矢野目莉奈(以下 矢野目) よろしくお願いします。私は、母が足に持病を抱えている環境で育ちました。母は、いつもおしゃれをしたいと思いながら好きな服が着られず苦労していました。私が大人になった頃には便利な服が増えているだろうと思っていたのに、服飾学校に入っても「標準」として想定されたファッションしか学ぶ機会も見る機会もなくて、愕然としたんです。
財前 お母様は普通の服にどんな不便を感じていたのですか?
矢野目 母は股関節の病気で、小股で歩くことはできるけれど、足を大きく開くことや踏ん張ることができないんです。だから着脱に足を開く必要のある服は選べなかったり、裾が広がっている服は引っかかって転倒のリスクがあるので避けていました。
財前 じゃあお母様から要望を聞いて、それに応える形で商品開発を?
矢野目 そうですね、母はファッションが好きな人で、自分が着たい服を買ってくるので、ゼロから作るというより、母の身体特性に合わせてリフォームするんです。
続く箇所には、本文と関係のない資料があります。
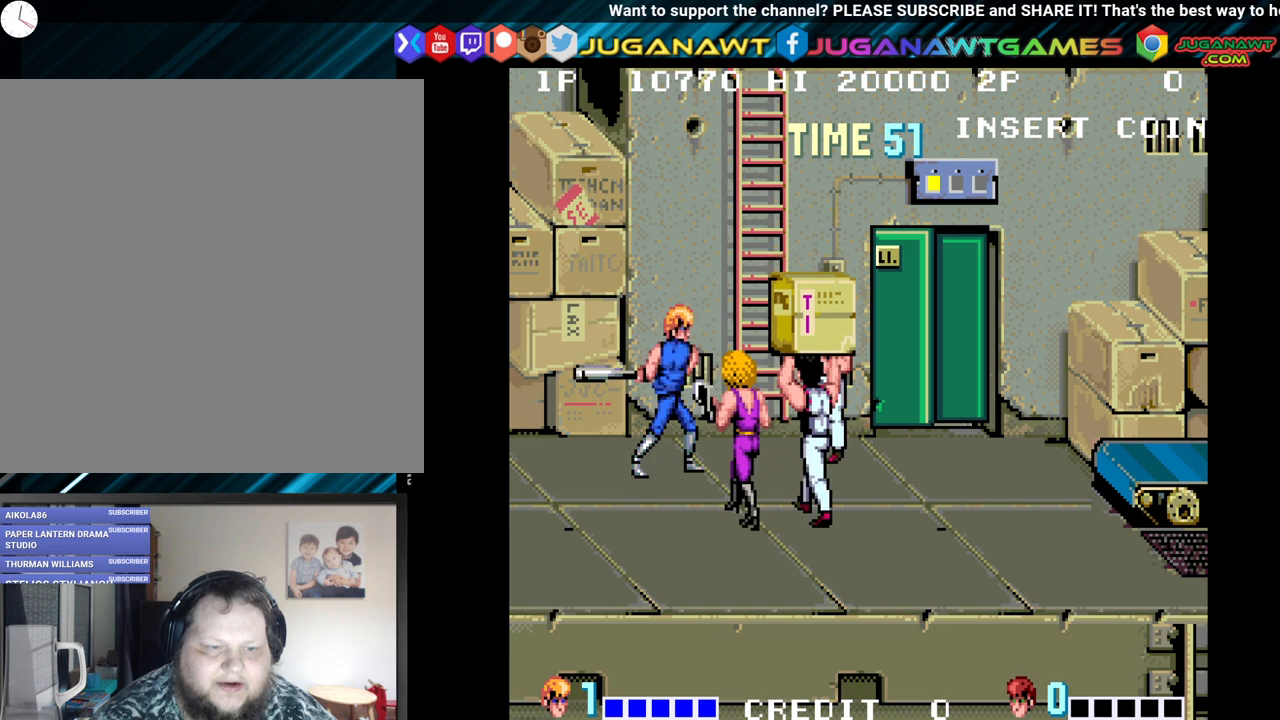
{"buttons": ["DPAD_RIGHT"], "left_stick": "center", "right_stick": "center", "events": [[17, "Y", "down"], [150, "Y", "up"], [217, "Y", "down"], [300, "Y", "up"], [333, "DPAD_RIGHT", "down"]]}
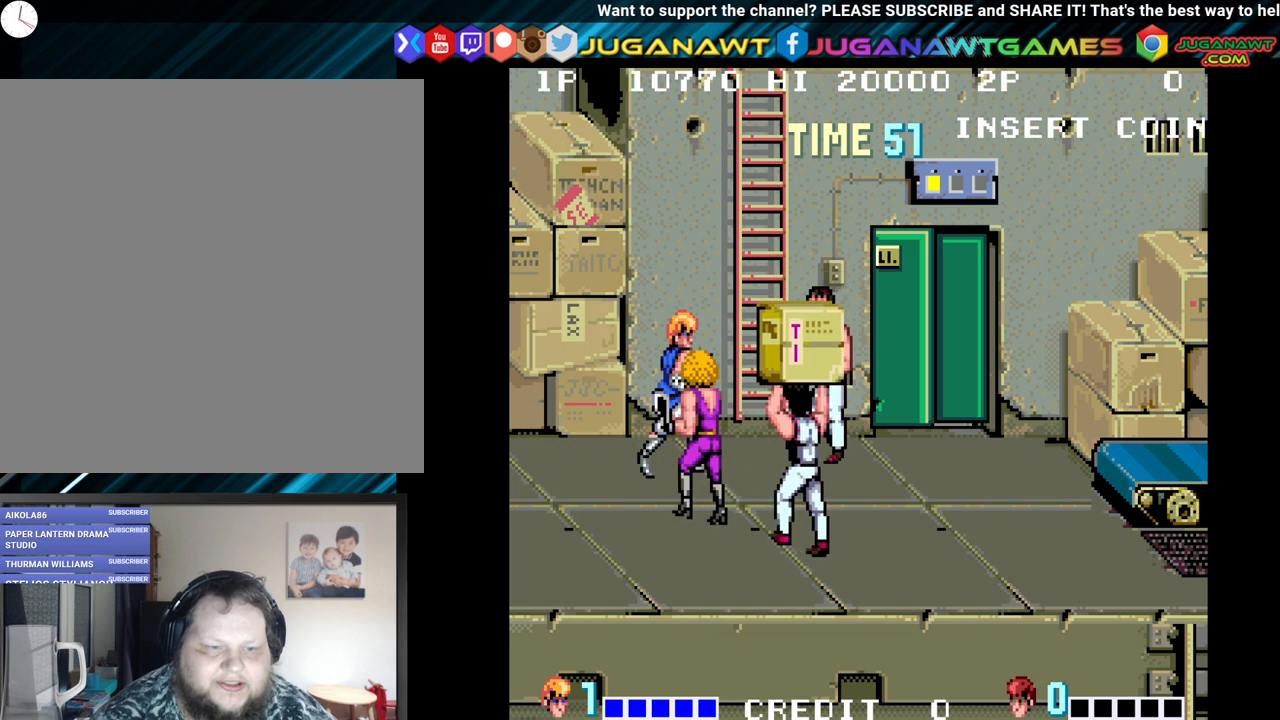
{"buttons": ["DPAD_RIGHT"], "left_stick": "center", "right_stick": "center", "events": [[100, "Y", "down"], [200, "Y", "up"]]}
家族だから私が「作ってあげなければならない」という認識はなく、お互いに遠慮なく好き勝手言い合いながら進めています。(笑)
財前 そこから、もっと多くの方に向けた服づくりに携わろうと思ったのは?
矢野目 3年前に、東京都主宰のファッションコンテストで、インクルーシブファッション部門が新設されたんです。それで応募したところ賞を受賞して、人から評価や意見を聞く機会をいただきました。それでこれを仕事にできるんじゃないか、と。東京都が取り組むということは、ついにインクルーシブファッションが広まっていくんじゃないかという期待がありました。
財前 それでSOLIT!に参画されたんですね。でもお母様のように特定の疾患でなく、車椅子の方、腕の不自由な方、いろんな方がいらっしゃるなか、ひとつの形に落とし込むのは難しいのではないでしょうか?
矢野目 SOLIT!は完成した服だけでなく、プロセスも大事にしているんです。デザイナーがいてその下に作り手がいて、工場があって、という仕組みはやめよう、と。それで、腕が上がらない方や車椅子の方も、最初から企画メンバーとして入っていただいて、みんなで一緒に作っていくというスタイルなんです。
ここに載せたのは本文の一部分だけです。